Vector space/C/Finite-dimensional/Normal endomorphism/Spectral theorem/Fact/Proof

Suppose first that ${\displaystyle {}u_{1},\ldots ,u_{n}}$ is an orthonormal basis of ${\displaystyle {}V}$, where the ${\displaystyle {}u_{i}}$ are eigenvectors of ${\displaystyle {}\varphi }$. The describing matrix ${\displaystyle {}M}$ is a diagonal matrix, its diagonal entries are the eigenvalues. Due to fact, the adjoint endomorphism is described by the conjugated-transposed matrix. Hence, this is also a diagonal matrix; therefore, it commutes with ${\displaystyle {}M}$, and ${\displaystyle {}\varphi }$ is normal.

We prove the converse statement by induction over the dimension of ${\displaystyle {}V}$. So let ${\displaystyle {}\varphi }$ be normal. The one-dimensional case is clear.

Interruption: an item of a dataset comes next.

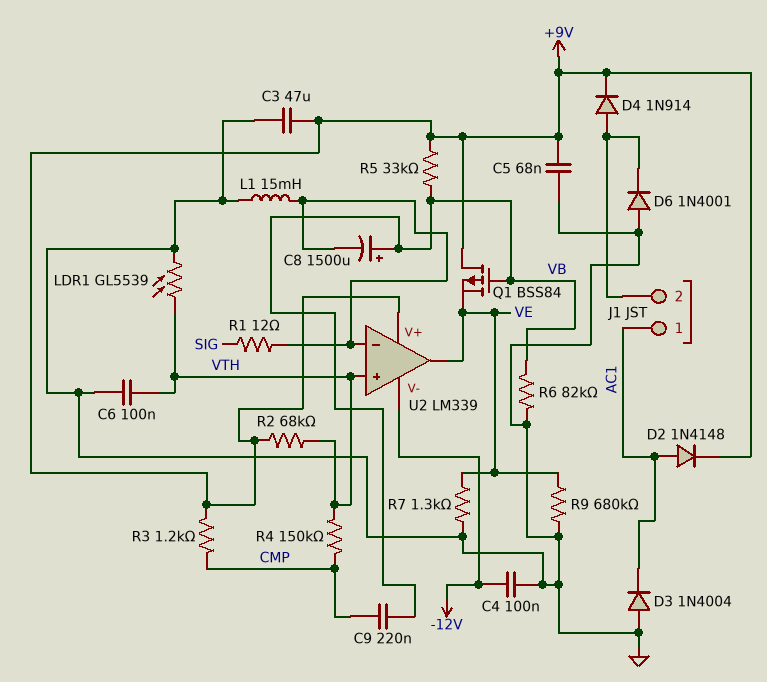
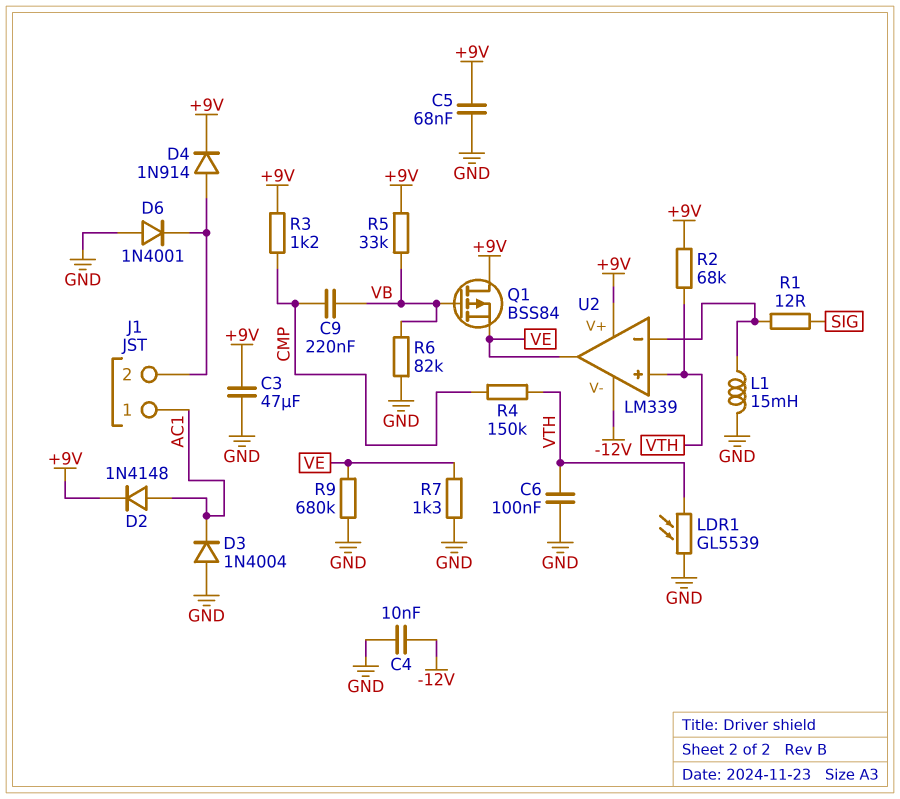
C4: 100nF (-12V, GND) -> 10nF (-12V, GND)
C8: 1500uF (plus VB, minus U2/in-) -> none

Because of des Fundamental theorem of algebra, there exists an eigenvector ${\displaystyle {}v\in V}$ of ${\displaystyle {}\varphi }$, and we may assume that it has norm ${\displaystyle {}1}$. Due to fact  (2), ${\displaystyle {}v}$ is also an eigenvector of ${\displaystyle {}{\hat {\varphi }}}$. This implies by fact that ${\displaystyle {}W=\mathbb {C} v^{\perp }}$ is invariant under ${\displaystyle {}\varphi }$. Therefore, ${\displaystyle {}\varphi }$ is the direct sum of the restrictions ${\displaystyle {}\varphi }$. Hence, the restriction of ${\displaystyle {}\varphi }$ to ${\displaystyle {}W}$ is again normal, and the induction hypothesis yields the claim.